__WHAT THE TASK REQUIRES__
Retype all of the entries below word for word, leaving out the pictures.

__EXERCISE DATA__
○ ○ ○ ○ ○

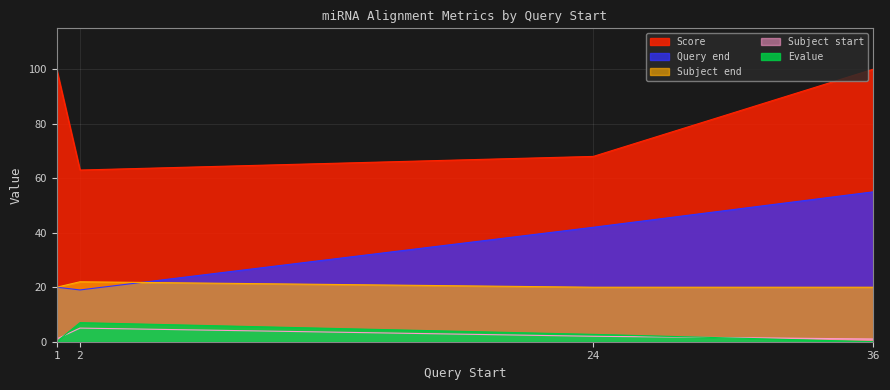

Reading left to right, transcribe all the data shown in this chart.

Query end: 20.0	19.0	42.0	55.0
Subject start: 1.0	5.0	2.0	1.0
Score: 100.0	63.0	68.0	100.0
Subject end: 20.0	22.0	20.0	20.0
Evalue: 0.0	7.0	2.7	0.0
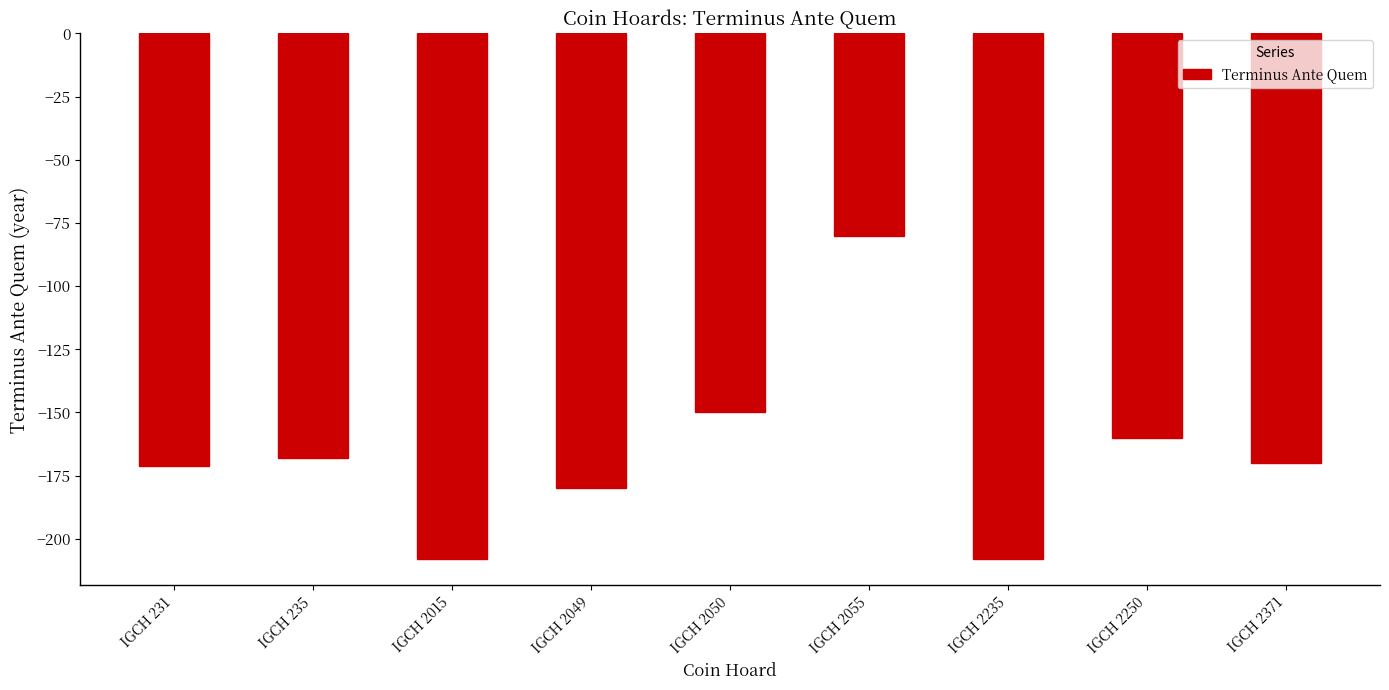

Reading left to right, transcribe all the data shown in this chart.

-171	-168	-208	-180	-150	-80	-208	-160	-170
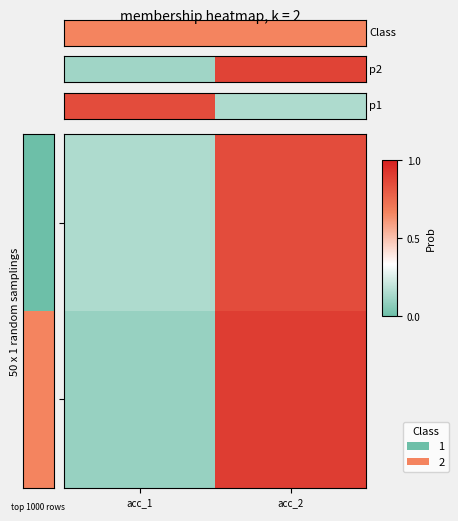

How many distinct data groups are displayed?

2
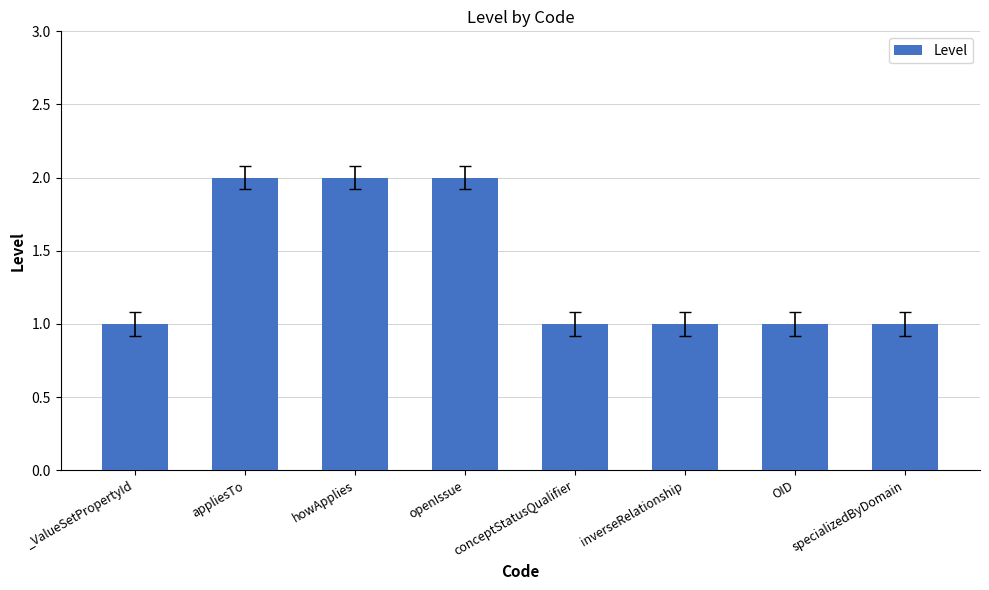

What is the label of the 2nd bar from the right?

OID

○ ○ ○ ○ ○

__RESPONSE__
Reading left to right, transcribe all the data shown in this chart.

Query end: 20.0	19.0	42.0	55.0
Subject start: 1.0	5.0	2.0	1.0
Score: 100.0	63.0	68.0	100.0
Subject end: 20.0	22.0	20.0	20.0
Evalue: 0.0	7.0	2.7	0.0

Reading left to right, transcribe all the data shown in this chart.

-171	-168	-208	-180	-150	-80	-208	-160	-170

How many distinct data groups are displayed?

2

What is the label of the 2nd bar from the right?

OID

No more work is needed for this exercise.